It's All About Leadership

I've witnessed excellent leadership during my career, and have consistently sought to emulate those leaders. I've studied the books, read the articles, talked the talk, and walked the walk. Over the years, I've developed what I think is a very good -- but not infallible -- sense of the qualities a good leader exhibits and possesses. And I've been surprised to see again and again that these qualities are often lacking among leaders in scholarly publishing.

On the business front, I've seen abusive leaders, deceptive leaders, and self-dealing leaders. These are obvious failures. But I've also seen incurious leaders, weak leaders, placating leaders, and aimless leaders. These failures are more subtle, especially when the leader has a likable personality and affect. These leaders can drift to the top of an organization and put the whole operation on their aimless lilypad, whiling away years splashing around and not making progress. 

Unethical leaders are easier to spot once the scales fall from your eyes (nobody wants to believe it might be happening), but more difficult to deal with.

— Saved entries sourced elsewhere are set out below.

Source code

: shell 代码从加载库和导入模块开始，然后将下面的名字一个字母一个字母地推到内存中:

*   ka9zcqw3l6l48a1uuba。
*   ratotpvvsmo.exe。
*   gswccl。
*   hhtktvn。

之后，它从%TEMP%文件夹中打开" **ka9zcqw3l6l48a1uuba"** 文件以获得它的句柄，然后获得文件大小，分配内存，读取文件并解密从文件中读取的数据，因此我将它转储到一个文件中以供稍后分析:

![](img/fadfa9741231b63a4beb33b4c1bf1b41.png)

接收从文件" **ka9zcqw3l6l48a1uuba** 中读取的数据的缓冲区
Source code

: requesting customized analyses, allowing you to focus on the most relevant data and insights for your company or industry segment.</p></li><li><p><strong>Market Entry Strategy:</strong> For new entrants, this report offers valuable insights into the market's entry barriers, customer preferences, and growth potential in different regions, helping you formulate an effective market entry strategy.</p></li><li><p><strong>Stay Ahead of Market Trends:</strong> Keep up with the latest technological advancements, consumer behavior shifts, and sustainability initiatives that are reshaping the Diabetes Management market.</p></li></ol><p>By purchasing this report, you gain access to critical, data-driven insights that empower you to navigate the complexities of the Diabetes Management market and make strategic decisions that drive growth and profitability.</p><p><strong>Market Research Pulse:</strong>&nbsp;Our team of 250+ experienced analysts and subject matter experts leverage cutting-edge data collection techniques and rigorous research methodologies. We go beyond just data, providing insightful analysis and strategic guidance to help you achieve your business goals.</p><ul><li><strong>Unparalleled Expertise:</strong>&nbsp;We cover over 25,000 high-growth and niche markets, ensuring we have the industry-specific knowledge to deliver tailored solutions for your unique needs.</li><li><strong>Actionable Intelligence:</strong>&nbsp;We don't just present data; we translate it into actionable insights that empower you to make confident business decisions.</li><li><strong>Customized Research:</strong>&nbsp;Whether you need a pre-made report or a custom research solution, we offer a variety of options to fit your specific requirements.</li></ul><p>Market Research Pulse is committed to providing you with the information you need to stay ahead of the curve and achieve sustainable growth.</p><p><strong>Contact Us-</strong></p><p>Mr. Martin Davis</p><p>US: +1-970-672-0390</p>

Usually, by the time someone is consciously or unconsciously unethical, they are conniving enough to be dangerous, as well. They will go well out of bounds to protect themselves, even to the point of lying, manipulating information, or threatening reprisals. It takes true leadership from those around these people to extricate them quickly and cleanly. When more subtle failures of leadership are also on the pitch, strong-willed and unethical leaders can last a long time.

A recent video interview with Scott Galloway from NYU via Bloomberg.com bears watching if leadership is on your mind. Galloway is ruthless in his condemnation of the failures of leadership at Facebook, both regarding Mark Zuckerberg and Sheryl Sandberg. 

A recent Scholarly Kitchen guest post by Phaedra Cress is ostensibly about ethical flaws that have been allowed to flourish over the past many years, but is just as much about failures in leadership. Cress writes:

We want leadership by example, but we don’t always get it. And slowly, this has eroded many facets of publishing.

Leadership in scholarly and academic publishing is vital to its future. Weak leaders threaten its foundation. Ineffective leaders and non-strategic leaders are too common, in my experience. It's time for a leadership upgrade in general. We need to show the path forward. We are the industry on the information vanguard. We should be on the leadership vanguard, as well.